Morgan Stanley expects two 25-bp Fed cuts in H2 2026, taking the policy rate toward a 3.0%–3.25% range. The bank argues the recent oil-driven spike has raised short-term headline inflation but left long-term inflation expectations largely anchored, and it assumes limited pass-through into core inflation. It also estimates financial conditions have tightened by roughly 80 bps from a stronger dollar, higher oil and wider equity risk premia, which reduces the need for additional Fed tightening; however a sustained rise in long-term expectations would risk keeping rates higher for longer.

Analysis

The immediate market impulse from an oil-driven inflation blip is not the end state — it is a timing shock that redistributes where inflation is felt first.
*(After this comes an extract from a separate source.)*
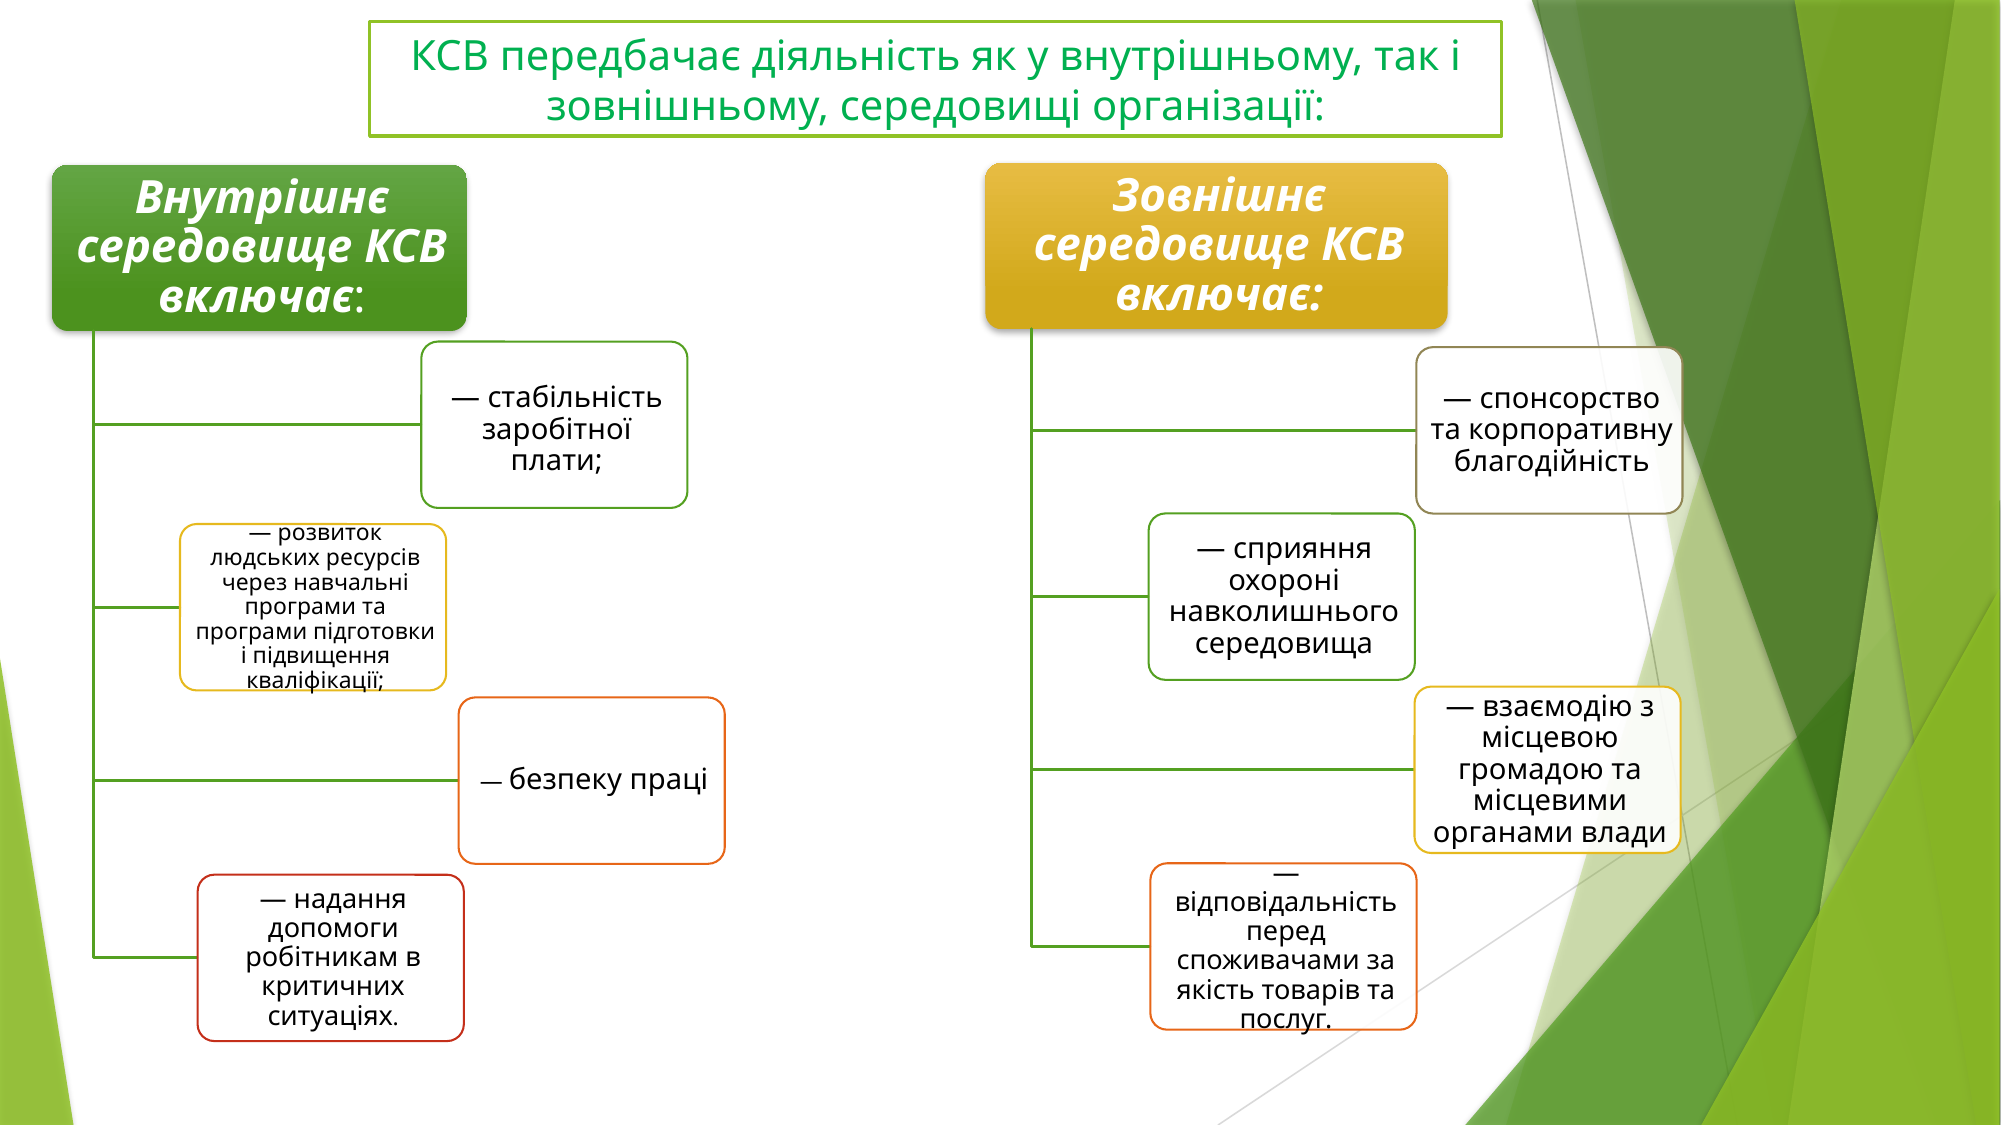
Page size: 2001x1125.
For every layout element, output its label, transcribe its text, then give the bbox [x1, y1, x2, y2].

Expect a multi-stage pass-through: direct energy line items lift headline quickly, input-cost shocks seep into transportation and goods margins over 1–3 months, and services/wage compensation channels only materially move if elevated energy persists beyond ~6–9 months. That staggered transmission creates a window where headline prints are noisy but core dynamics remain informative for policy and positioning. From a flow and liquidity perspective, the recent risk repricing functions like a fiscal-sized tightening delivered via FX, commodity and equity risk premia rather than nominal policy. That technically raises funding stress for dollar-blind borrowers and increases corporate spread vulnerability, particularly for leverage-sensitive high-yield issuers and EM sovereigns with large FX debt stock. Conversely, balance-sheet-rich commodity producers gain convexity: higher spot prices improve near-term FCF and optionality to defer drilling, which compresses longer-run supply response and supports price stickiness. The key market hinge is inflation expectation anchoring: should long-term expectations drift higher, the trade-off flips from a rates-driven market repricing to a structural risk-premium reset across credit and real assets. Monitoring forward breakevens, wage growth prints (payrolls, ADP mix), and FX-adjusted consumer confidence over the next 3–9 months will tell whether this episode remains a transitory headline event or becomes embedded in price‑setting behavior.